Computational approaches offer powerful tools to advance understanding of uspB:

• Sequence-based analyses:

  • Phylogenetic analysis to understand evolutionary relationships among uspB proteins

  • Identification of conserved regulatory elements in uspB promoter regions

  • Prediction of post-translational modifications and their functional impact

• Structural bioinformatics:

  • Homology modeling to predict uspB structure

  • Molecular dynamics simulations to study protein dynamics

  • Protein-protein interaction prediction

  • Virtual ligand screening to identify potential binding partners

• Systems biology approaches:

  • Genome-scale metabolic modeling to predict the role of uspB in cellular metabolism

  • Network analysis to place uspB in the context of stress response pathways

  • Integration of transcriptomic data to identify co-regulated genes

  • Machine learning to predict conditions affecting uspB expression

• Comparative genomics:

  • Analysis of uspB conservation across Shigella strains and related enterobacteria

  • Identification of strain-specific variations that might affect function

  • Similar to studies comparing uspA between S. sonnei and E. coli strains

These computational approaches can generate testable hypotheses and guide experimental design, accelerating progress in understanding uspB biology.

What potential exists for targeting uspB in novel antimicrobial development strategies?

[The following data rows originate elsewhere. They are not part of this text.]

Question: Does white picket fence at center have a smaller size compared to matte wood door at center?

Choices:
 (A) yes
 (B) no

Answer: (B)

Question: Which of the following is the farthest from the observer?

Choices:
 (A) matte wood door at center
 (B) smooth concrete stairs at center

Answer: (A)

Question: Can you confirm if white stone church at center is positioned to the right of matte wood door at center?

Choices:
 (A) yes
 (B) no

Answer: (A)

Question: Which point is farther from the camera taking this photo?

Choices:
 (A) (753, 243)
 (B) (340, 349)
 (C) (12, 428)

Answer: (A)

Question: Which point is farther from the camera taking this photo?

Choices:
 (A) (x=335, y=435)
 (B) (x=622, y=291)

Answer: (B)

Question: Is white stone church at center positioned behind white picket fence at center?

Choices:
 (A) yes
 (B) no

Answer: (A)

Universal stress proteins like uspB represent promising targets for novel antimicrobial development:

• Rationale for targeting uspB:

  • As a stress response protein, uspB likely contributes to bacterial persistence during infection

  • Targeting stress response systems may enhance effectiveness of existing antibiotics

  • S. dysenteriae isolates have shown resistance to multiple antibiotics (dhfr1A, sulII, blaOXA, blaCTX-M-1, qnrS) , necessitating novel targets

• Potential therapeutic strategies:

  • Direct inhibition of uspB function through small molecule inhibitors

  • Disruption of uspB interactions with other stress response proteins

  • Antisense strategies to reduce uspB expression

  • CRISPR-Cas delivery systems targeting uspB gene

• Combination approaches:

  • Pairing uspB inhibitors with conventional antibiotics

  • Targeting multiple stress response proteins simultaneously

  • Combining with virulence inhibitors targeting type III secretion system components

• Challenges and considerations:

  • Need for selectivity to avoid targeting human proteins

  • Potential for resistance development

  • Delivery challenges, particularly for intracellular bacteria

  • Requirement for thorough validation in relevant infection models

• Promising approaches:

  • Structure-based drug design once uspB structure is determined

  • Phenotypic screening using stress conditions relevant to infection

  • Repurposing of existing drugs with potential anti-stress response activity

By targeting bacterial adaptation mechanisms rather than essential functions, anti-uspB therapies might impose less selective pressure for resistance development while enhancing host clearance of the pathogen.